- **EXERCISE REQUIREMENTS**: Set out every line of the listing below as a numbered list, skipping any blank lines. Leave the pictures out of your answer.

- **DATA RECORDS**:
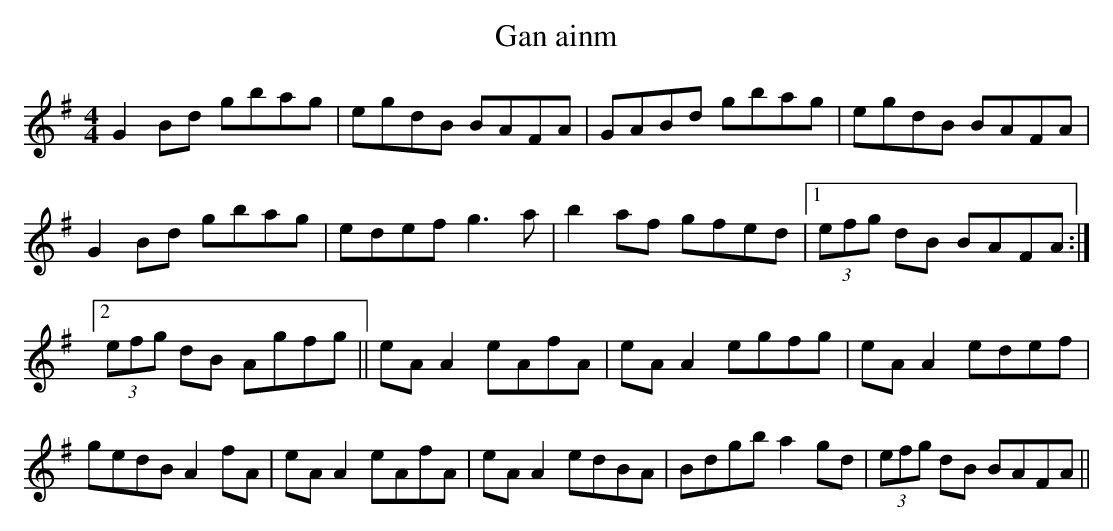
X:1
T:Gan ainm
M:4/4
L:1/8
K:G
G2Bd gbag|egdB BAFA|GABd gbag|egdB BAFA|\
G2Bd gbag|edef g3a|b2 af gfed|1 (3efg dB BAFA:|2 (3efg dB Agfg||\
eAA2 eAfA|eAA2 egfg|eAA2 edef|gedB A2fA|\
eAA2 eAfA|eAA2 edBA|Bdgb a2gd|(3efg dB BAFA||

- **COMPLETED EXERCISE**:
1. X:1
2. T:Gan ainm
3. M:4/4
4. L:1/8
5. K:G
6. G2Bd gbag|egdB BAFA|GABd gbag|egdB BAFA|\
7. G2Bd gbag|edef g3a|b2 af gfed|1 (3efg dB BAFA:|2 (3efg dB Agfg||\
8. eAA2 eAfA|eAA2 egfg|eAA2 edef|gedB A2fA|\
9. eAA2 eAfA|eAA2 edBA|Bdgb a2gd|(3efg dB BAFA||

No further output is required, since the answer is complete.